Cliffs provide protection for nesting seabirds, but they also protect delicate plants from grazing. Staffa, St Kilda and Canna all have vegetated cliffs, while on Mingulay, which was once extensively populated by sheep, the plants that grew safely on the cliffs are now spreading out. A colony of aspen is springing up on the east coast, and creeping and eared willows are also on the rise.

It’s not the first time we’ve seen this happen – a similar trend was found at Staffa National Nature Reserve, from where sheep were removed in the 1990s. This demonstrates that careful management of grazing levels on grasslands is essential to the preservation and nurturing of vulnerable plants.

3 key properties

St Kilda

Those who make the long journey to St Kilda are rewarded with an abundance of things to see (and hear), from two of the highest sea stacs in Britain (Stac an Armin and Stac Lee) to a world-renowned colony of almost 1 million noisy seabirds. St Kilda is also home to its own sub-species of wren, its own sub-species of mouse (twice the size of a British fieldmouse) and a primitive breed of sheep.

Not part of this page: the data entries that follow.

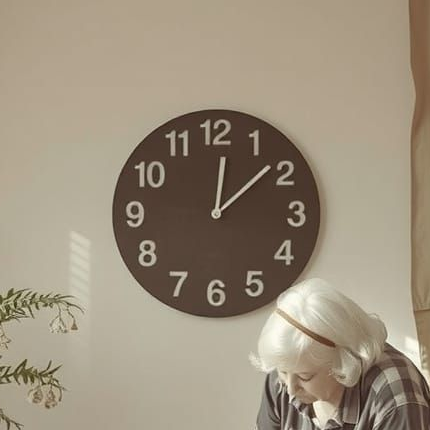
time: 12:08
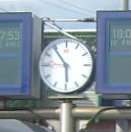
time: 5:53
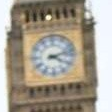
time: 4:12
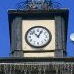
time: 12:52
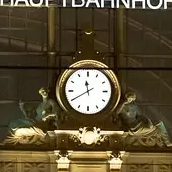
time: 11:40
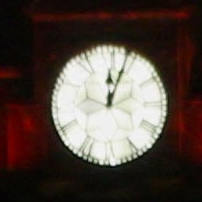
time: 12:03
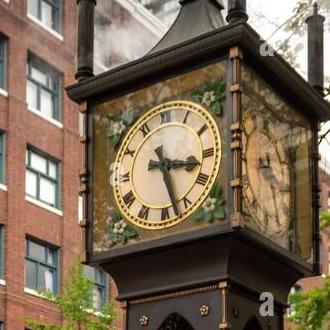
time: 3:27
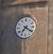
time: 7:20
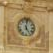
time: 5:01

A Soay lamb eating grass on Hirta, St Kilda
A Soay lamb eating grass on Hirta, St Kilda

Staffa

This is certainly one of the most spectacular places in our care. Staffa is names after the Norse word 'Stave' or ‘pillar island’ due to the great basalt columns protruding from the sea, flanking deep caves. If the weather allows, visitors can enter Fingal’s Cave, a 69m-long cavern described by Sir Walter Scott as ‘one of the most extraordinary places I have ever beheld’.

The entrance to Fingal’s Cave on Staffa
The entrance to Fingal’s Cave on Staffa

Iona

The fertile, herb-rich coastal grassland on Iona, known in Gaelic as machair, grows on the crushed shells of marine creatures, and in the springtime it’s home to countless wildflowers. Keep your ears peeled, too, for the abrasive ‘song’ of the corncrake, a shy bird that hides in the reed beds and irises.

The grassland and beaches of Iona
The grassland and beaches of Iona

Did you know?

After a visit to Staffa in 1829, the German composer Mendelssohn was inspired by the astonishing acoustics of Fingal’s Cave to compose his Hebrides Overture.